その超のつくお嬢様が、かわいらしく首をかしげながら口を開いた。
「イメージと申しましても……おばあさまが生きておられたころは、正月になるたびに樽が割られて大盤振る舞いでしたのに。わたくしが辛党になったからといって、誰が責められましょうか」
富豪の大盤振る舞いか。さぞやすごいんだろうなと思った飛鳥だった。
「あの三体、あんたのところに行くように言うわ」
「なんのことでしょう?」
「うーにゃ、なんでもない」
つばきはぽやぽやしているように見えて、飛鳥以上に現実主義者だ。ここで素直に「実は精霊に押しかけられてさ」とぶちまけたら、「頭、どうかしたの?」という正論をきれいな言葉で吐かれるだけだろう。実際に遭遇してもらうのが一番だ。

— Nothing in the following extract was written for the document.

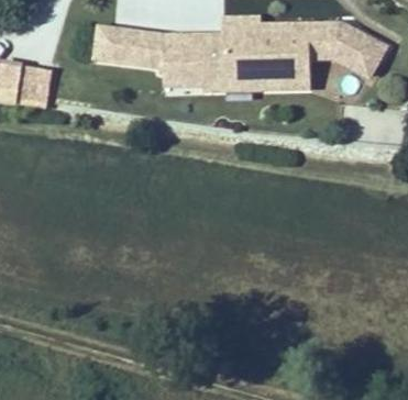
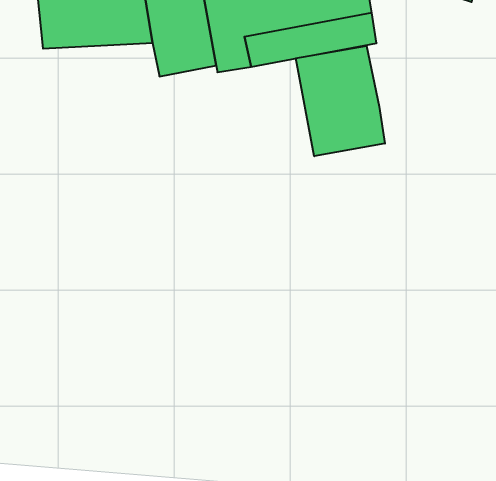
building: none -> [296,46,385,156]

押しつけることを決めてしまうと、気が楽になった。安心するなりのどがかわいたな、と飛鳥は思った。今朝飲んだアルコールのせいだろうか。
飲み物買ってくる、とつばきに断って、飛鳥は教室を出る。早足のまま自動販売機を探した。
しかし、校舎の一階にある自動販売機の前には、派手な女生徒たちが陣取っていて延々会話をしている。どいてくれ、と言っても本人たちには聞こえそうもない。仕方なく飛鳥は校舎の外に出た。